YOUR GOAL
Recast every line of text in the entries below as a JSON list of strings, one string per line, leaving out blank lines.

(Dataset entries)
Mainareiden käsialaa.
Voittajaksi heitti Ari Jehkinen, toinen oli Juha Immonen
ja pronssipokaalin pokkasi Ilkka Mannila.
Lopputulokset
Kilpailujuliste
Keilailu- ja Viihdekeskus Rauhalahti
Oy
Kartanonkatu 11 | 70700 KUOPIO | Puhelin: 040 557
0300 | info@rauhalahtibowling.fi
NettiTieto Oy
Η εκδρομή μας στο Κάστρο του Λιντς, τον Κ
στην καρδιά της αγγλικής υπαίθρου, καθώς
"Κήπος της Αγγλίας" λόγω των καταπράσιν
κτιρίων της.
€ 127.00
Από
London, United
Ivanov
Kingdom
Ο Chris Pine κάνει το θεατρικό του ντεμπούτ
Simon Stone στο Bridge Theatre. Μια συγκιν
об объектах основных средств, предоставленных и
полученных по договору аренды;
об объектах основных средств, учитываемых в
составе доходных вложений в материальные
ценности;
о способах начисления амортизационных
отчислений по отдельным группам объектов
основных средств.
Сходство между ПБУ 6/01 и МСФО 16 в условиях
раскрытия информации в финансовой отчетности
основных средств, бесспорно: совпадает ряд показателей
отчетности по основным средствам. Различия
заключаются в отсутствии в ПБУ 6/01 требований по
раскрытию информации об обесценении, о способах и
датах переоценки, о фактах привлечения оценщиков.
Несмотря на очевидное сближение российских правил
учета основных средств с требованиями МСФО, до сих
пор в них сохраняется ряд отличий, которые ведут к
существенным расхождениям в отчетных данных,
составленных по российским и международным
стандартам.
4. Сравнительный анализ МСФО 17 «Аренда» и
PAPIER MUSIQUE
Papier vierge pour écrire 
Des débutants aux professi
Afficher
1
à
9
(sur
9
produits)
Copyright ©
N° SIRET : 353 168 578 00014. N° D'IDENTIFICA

RESULT FOR THIS TASK
[
  "Mainareiden käsialaa.",
  "Voittajaksi heitti Ari Jehkinen, toinen oli Juha Immonen",
  "ja pronssipokaalin pokkasi Ilkka Mannila.",
  "Lopputulokset",
  "Kilpailujuliste",
  "Keilailu- ja Viihdekeskus Rauhalahti",
  "Oy",
  "Kartanonkatu 11 | 70700 KUOPIO | Puhelin: 040 557",
  "0300 | info@rauhalahtibowling.fi",
  "NettiTieto Oy",
  "Η εκδρομή μας στο Κάστρο του Λιντς, τον Κ",
  "στην καρδιά της αγγλικής υπαίθρου, καθώς",
  "\"Κήπος της Αγγλίας\" λόγω των καταπράσιν",
  "κτιρίων της.",
  "€ 127.00",
  "Από",
  "London, United",
  "Ivanov",
  "Kingdom",
  "Ο Chris Pine κάνει το θεατρικό του ντεμπούτ",
  "Simon Stone στο Bridge Theatre. Μια συγκιν",
  "об объектах основных средств, предоставленных и",
  "полученных по договору аренды;",
  "об объектах основных средств, учитываемых в",
  "составе доходных вложений в материальные",
  "ценности;",
  "о способах начисления амортизационных",
  "отчислений по отдельным группам объектов",
  "основных средств.",
  "Сходство между ПБУ 6/01 и МСФО 16 в условиях",
  "раскрытия информации в финансовой отчетности",
  "основных средств, бесспорно: совпадает ряд показателей",
  "отчетности по основным средствам. Различия",
  "заключаются в отсутствии в ПБУ 6/01 требований по",
  "раскрытию информации об обесценении, о способах и",
  "датах переоценки, о фактах привлечения оценщиков.",
  "Несмотря на очевидное сближение российских правил",
  "учета основных средств с требованиями МСФО, до сих",
  "пор в них сохраняется ряд отличий, которые ведут к",
  "существенным расхождениям в отчетных данных,",
  "составленных по российским и международным",
  "стандартам.",
  "4. Сравнительный анализ МСФО 17 «Аренда» и",
  "PAPIER MUSIQUE",
  "Papier vierge pour écrire ",
  "Des débutants aux professi",
  "Afficher",
  "1",
  "à",
  "9",
  "(sur",
  "9",
  "produits)",
  "Copyright ©",
  "N° SIRET : 353 168 578 00014. N° D'IDENTIFICA"
]